● **Selected extract**:
When Grief Touches Everyone: Understanding Community Loss and How to Cope
Writing this piece hasn’t been easy. In fact, I debated for several days whether I even should. The recent Air India Flight crash in India has been devastating - not just because of the danger it posed, but because of how deeply personal it feels. When tragedy strikes so close to one’s identity, culture, or community, it becomes more than a headline - it becomes a mirror reflecting our own fears, grief, and helplessness.
As a grief therapist, I’m no stranger to holding space for others’ pain. But I also know that when pain hits close to home, there’s a fine line between being informed and being overwhelmed. I found myself limiting how much news I consumed, intentionally stepping away from updates so I could stay grounded and emotionally available for my clients and community. This is the balance many of us are trying to navigate understanding what’s happening without becoming consumed by it.
The Tragedy: A Community in Mourning
On June 12, an Air India Express flight bound for London crashed just minutes after takeoff from Ahmedabad, India, in what has now become the world’s deadliest air disaster in a decade. The plane went down in a densely populated residential area, striking a medical college hostel and leaving hundreds of lives lost including passengers, crew members, and people on the ground.
It’s hard to fully grasp the weight of such a tragedy. The number is staggering 275 lives gone but behind each life was a family, a dream, a future interrupted. Even for those of us watching from a distance, the pain feels close. Many in the Indian and South Asian diaspora are mourning not just for the lives lost, but for the suddenness, the helplessness, and the collective heartbreak that follows a disaster of this scale.

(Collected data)
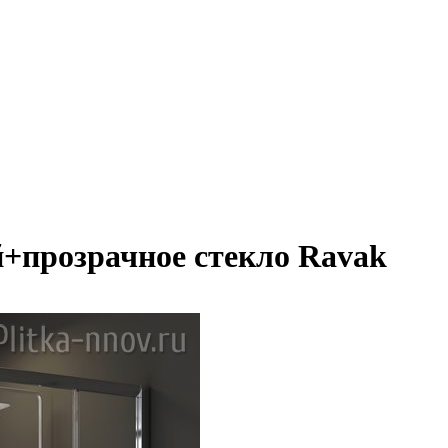
+прозрачное стекло Ravak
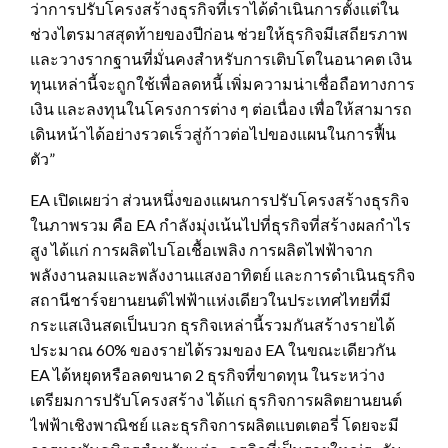
ว่าการปรับโครงสร้างธุรกิจที่เราได้ดำเนินการตั้งแต่ใน
ช่วงไตรมาสสุดท้ายของปีก่อน ช่วยให้ธุรกิจมีเสถียรภาพ
และวางรากฐานที่มั่นคงสำหรับการเติบโตในอนาคต เงิน
ทุนเหล่านี้จะถูกใช้เพื่อลดหนี้ เพิ่มความน่าเชื่อถือทางการ
เงิน และลงทุนในโครงการต่าง ๆ ต่อเนื่อง เพื่อให้สามารถ
เดินหน้าได้อย่างรวดเร็วสู่ก้าวต่อไปของแผนในการฟื้น
ตัว”
EA เปิดเผยว่า ส่วนหนึ่งของแผนการปรับโครงสร้างธุรกิจ
ในภาพรวม คือ EA กำลังมุ่งเน้นไปที่ธุรกิจที่สร้างผลกำไร
สูง ได้แก่ การผลิตไบโอเชื้อเพลิง การผลิตไฟฟ้าจาก
พลังงานลมและพลังงานแสงอาทิตย์ และการดำเนินธุรกิจ
สถานีชาร์จยานยนต์ไฟฟ้าแห่งเดียวในประเทศไทยที่มี
กระแสเงินสดเป็นบวก ธุรกิจเหล่านี้รวมกันสร้างรายได้
ประมาณ 60% ของรายได้รวมของ EA ในขณะเดียวกัน
EA ได้หยุดหรือลดขนาด 2 ธุรกิจที่ขาดทุน ในระหว่าง
เตรียมการปรับโครงสร้าง ได้แก่ ธุรกิจการผลิตยานยนต์
ไฟฟ้าเชิงพาณิชย์ และธุรกิจการผลิตแบตเตอรี่ โดยจะมี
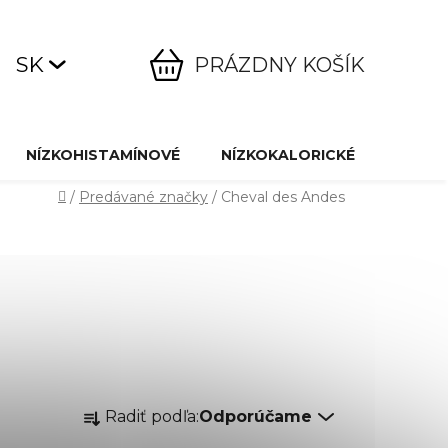
SK
PRÁZDNY KOŠÍK
NÁKUPNÝ
KOŠÍK
NÍZKOHISTAMÍNOVÉ
NÍZKOKALORICKÉ
ŠPECI
Domov
/
Predávané značky
/
Cheval des Andes
R
Radiť podľa:
Odporúčame
a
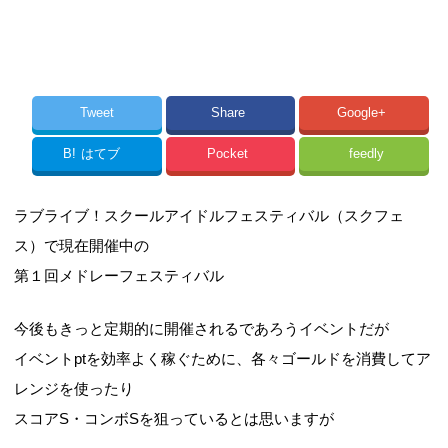
Tweet
Share
Google+
B!
はてブ
Pocket
feedly
ラブライブ！スクールアイドルフェスティバル（スクフェ
ス）で現在開催中の
第１回メドレーフェスティバル
今後もきっと定期的に開催されるであろうイベントだが
イベントptを効率よく稼ぐために、各々ゴールドを消費してア
レンジを使ったり
スコアS・コンボSを狙っているとは思いますが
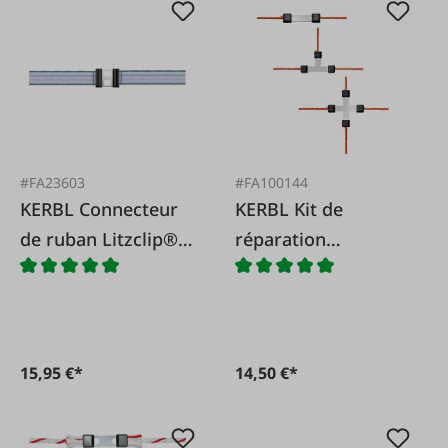
#FA23603
#FA100144
KERBL Connecteur
KERBL Kit de
de ruban Litzclip®,
réparation
40 mm, 5 pièces.
Litzclip®, 8 pièces
15,95 €*
14,50 €*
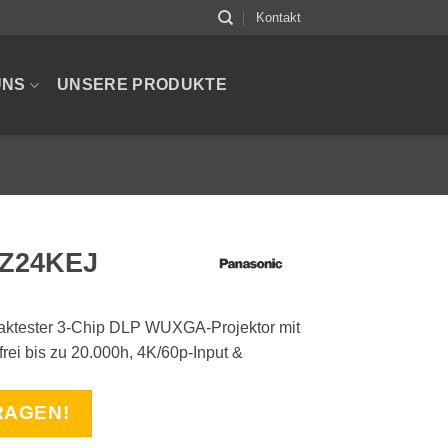
Kontakt
UNS
UNSERE PRODUKTE
RZ24KEJ
ktester 3-Chip DLP WUXGA-Projektor mit
frei bis zu 20.000h, 4K/60p-Input &
RAGEN!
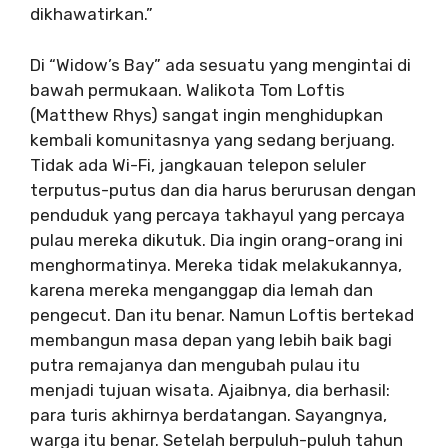
dikhawatirkan.”
Di “Widow’s Bay” ada sesuatu yang mengintai di
bawah permukaan. Walikota Tom Loftis
(Matthew Rhys) sangat ingin menghidupkan
kembali komunitasnya yang sedang berjuang.
Tidak ada Wi-Fi, jangkauan telepon seluler
terputus-putus dan dia harus berurusan dengan
penduduk yang percaya takhayul yang percaya
pulau mereka dikutuk. Dia ingin orang-orang ini
menghormatinya. Mereka tidak melakukannya,
karena mereka menganggap dia lemah dan
pengecut. Dan itu benar. Namun Loftis bertekad
membangun masa depan yang lebih baik bagi
putra remajanya dan mengubah pulau itu
menjadi tujuan wisata. Ajaibnya, dia berhasil:
para turis akhirnya berdatangan. Sayangnya,
warga itu benar. Setelah berpuluh-puluh tahun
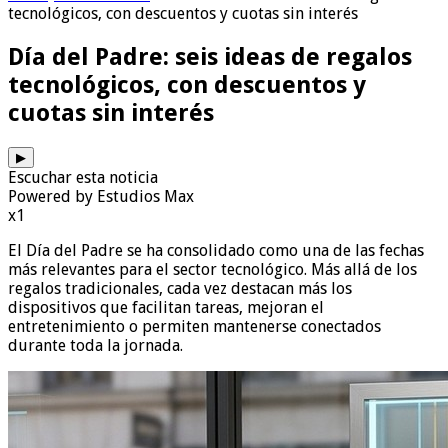
tecnológicos, con descuentos y cuotas sin interés
Día del Padre: seis ideas de regalos
tecnológicos, con descuentos y
cuotas sin interés
▶
Escuchar esta noticia
Powered by Estudios Max
x1
El Día del Padre se ha consolidado como una de las fechas
más relevantes para el sector tecnológico. Más allá de los
regalos tradicionales, cada vez destacan más los
dispositivos que facilitan tareas, mejoran el
entretenimiento o permiten mantenerse conectados
durante toda la jornada.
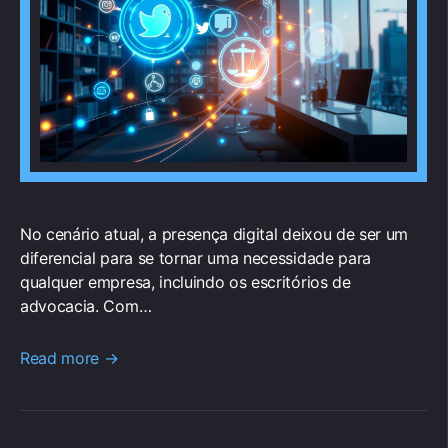
No cenário atual, a presença digital deixou de ser um
diferencial para se tornar uma necessidade para
qualquer empresa, incluindo os escritórios de
advocacia. Com…
Read more →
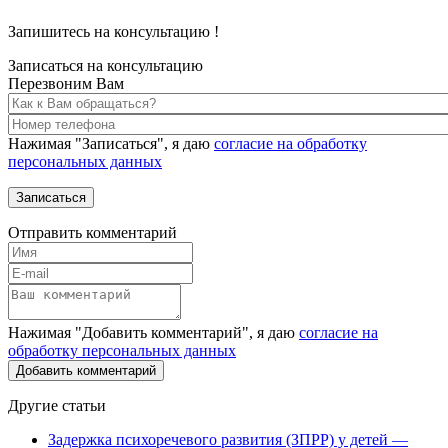
Запишитесь на консультацию
!
Записаться на консультацию
Перезвоним Вам
Нажимая "Записаться", я даю
согласие на обработку
персональных данных
Отправить комментарий
Нажимая "Добавить комментарий", я даю
согласие на
обработку персональных данных
Другие статьи
Задержка психоречевого развития (ЗПРР) у детей —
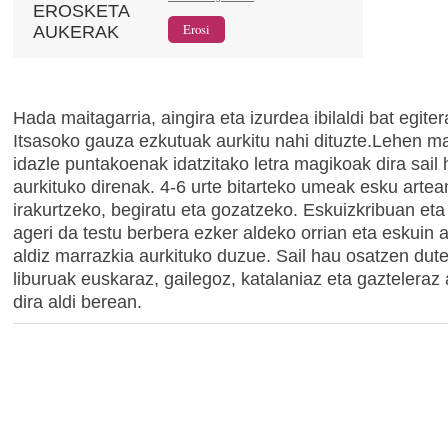
EROSKETA
AUKERAK
Hada maitagarria, aingira eta izurdea ibilaldi bat egiter
Itsasoko gauza ezkutuak aurkitu nahi dituzte.Lehen ma
idazle puntakoenak idatzitako letra magikoak dira sail
aurkituko direnak. 4-6 urte bitarteko umeak esku artean 
irakurtzeko, begiratu eta gozatzeko. Eskuizkribuan eta l
ageri da testu berbera ezker aldeko orrian eta eskuin 
aldiz marrazkia aurkituko duzue. Sail hau osatzen dut
liburuak euskaraz, gailegoz, katalaniaz eta gazteleraz 
dira aldi berean.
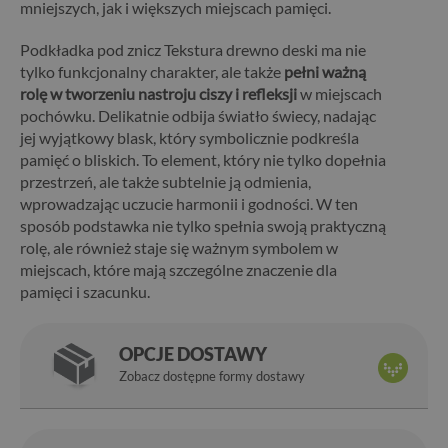
mniejszych, jak i większych miejscach pamięci.
Podkładka pod znicz Tekstura drewno deski ma nie
tylko funkcjonalny charakter, ale także
pełni ważną
rolę w tworzeniu nastroju ciszy i refleksji
w miejscach
pochówku. Delikatnie odbija światło świecy, nadając
jej wyjątkowy blask, który symbolicznie podkreśla
pamięć o bliskich. To element, który nie tylko dopełnia
przestrzeń, ale także subtelnie ją odmienia,
wprowadzając uczucie harmonii i godności. W ten
sposób podstawka nie tylko spełnia swoją praktyczną
rolę, ale również staje się ważnym symbolem w
miejscach, które mają szczególne znaczenie dla
pamięci i szacunku.
OPCJE DOSTAWY
Zobacz dostępne formy dostawy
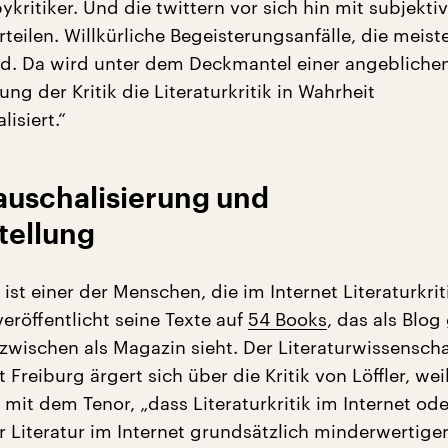
kritiker. Und die twittern vor sich hin mit subjekti
eilen. Willkürliche Begeisterungsanfälle, die meist
d. Da wird unter dem Deckmantel einer angebliche
ng der Kritik die Literaturkritik in Wahrheit
lisiert.“
auschalisierung und
tellung
ist einer der Menschen, die im Internet Literaturkrit
veröffentlicht seine Texte auf
54 Books
, das als Blog
nzwischen als Magazin sieht. Der Literaturwissenscha
 Freiburg ärgert sich über die Kritik von Löffler, weil
 mit dem Tenor, „dass Literaturkritik im Internet od
 Literatur im Internet grundsätzlich minderwertiger 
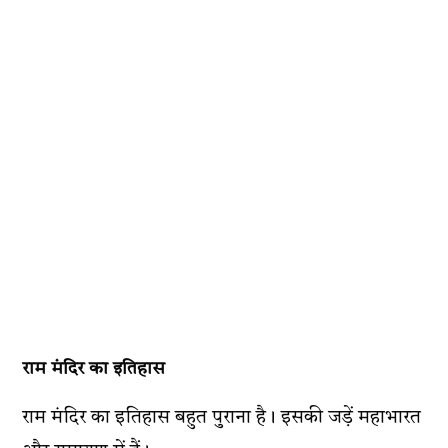
राम मंदिर का इतिहास
राम मंदिर का इतिहास बहुत पुराना है। इसकी जड़ें महाभारत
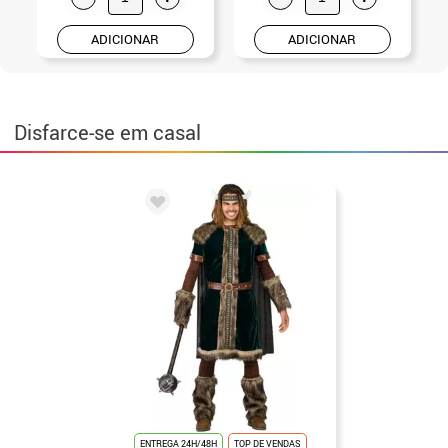
ADICIONAR
ADICIONAR
Disfarce-se em casal
ENTREGA 24H/48H
TOP DE VENDAS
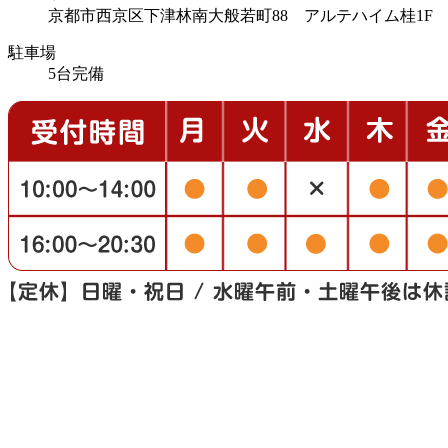
京都市西京区下津林南大般若町88 アルテハイム桂1F
駐車場
5台完備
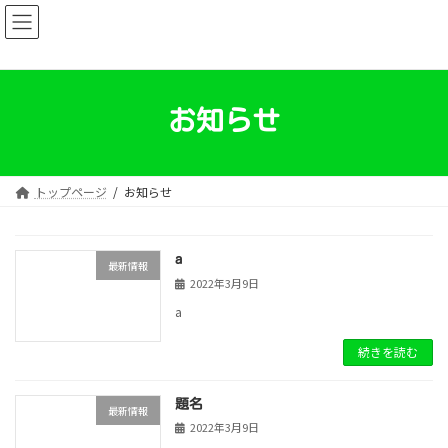
コ
ナ
ン
ビ
テ
ゲ
ン
ー
ツ
シ
へ
ョ
お知らせ
ス
ン
キ
に
ッ
移
プ
動
トップページ
お知らせ
a
最新情報
2022年3月9日
a
続きを読む
題名
最新情報
2022年3月9日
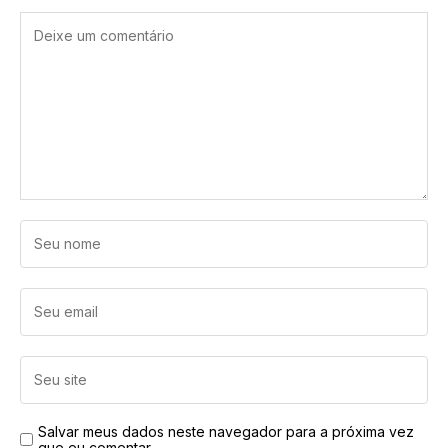
Salvar meus dados neste navegador para a próxima vez
que eu comentar.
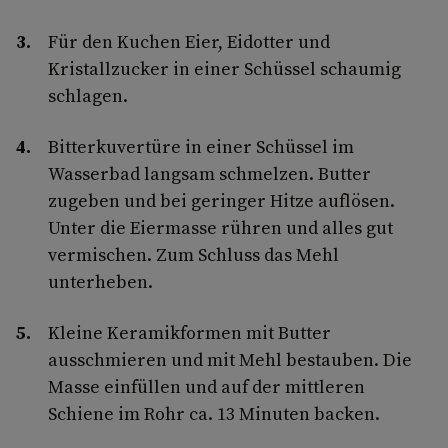
Für den Kuchen Eier, Eidotter und
Kristallzucker in einer Schüssel schaumig
schlagen.
Bitterkuvertüre in einer Schüssel im
Wasserbad langsam schmelzen. Butter
zugeben und bei geringer Hitze auflösen.
Unter die Eiermasse rühren und alles gut
vermischen. Zum Schluss das Mehl
unterheben.
Kleine Keramikformen mit Butter
ausschmieren und mit Mehl bestauben. Die
Masse einfüllen und auf der mittleren
Schiene im Rohr ca. 13 Minuten backen.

● **Required work**:
[1] Reproduce the passage of the grief article that runs from "As a grief therapist, I’m" down to "consumed by it.".
[2] Carry on the article about coping with community grief after the Air India crash, beginning after its final sentence.
The data plays no role in this work.

● **Set of answers**:
[1]
As a grief therapist, I’m no stranger to holding space for others’ pain. But I also know that when pain hits close to home, there’s a fine line between being informed and being overwhelmed. I found myself limiting how much news I consumed, intentionally stepping away from updates so I could stay grounded and emotionally available for my clients and community. This is the balance many of us are trying to navigate understanding what’s happening without becoming consumed by it.

[2]
What Makes Community Grief Different?
This isn’t just about a plane crash. It’s about a community reeling from shock, families facing unimaginable loss, and an entire culture holding its breath in grief. When grief touches so many at once, it becomes something larger, something shared. And in that shared sorrow, we are reminded how deeply connected we are, and how much we need each other to heal. Community grief doesn’t belong to just one person. It spreads through neighborhoods, workplaces, places of worship, and cultural ties. It’s not only about who was lost, but what was lost - a sense of safety, normalcy, and sometimes even identity.
In community grief:
Everyone may be hurting, leaving fewer emotional anchors to lean on.
There’s a tendency to compare pain or invalidate our own because “others had it worse.”
People feel responsible for being strong or composed, especially in cultural communities where emotional restraint is valued.
The Weight of Survivor’s Guilt
One of the most painful emotions in shared tragedies is survivor’s guilt - the belief that you didn’t deserve to live, or that you somehow failed others by surviving.
Survivor’s guilt often sounds like:
“I should have noticed something.”
“What if I had done something differently?”
“Do I deserve to move forward while someone else never got the chance?”
It’s important to acknowledge that these thoughts are common and that they are symptoms of trauma, not truths. Survivorship is not a moral failure. It is, painfully and beautifully, a beginning.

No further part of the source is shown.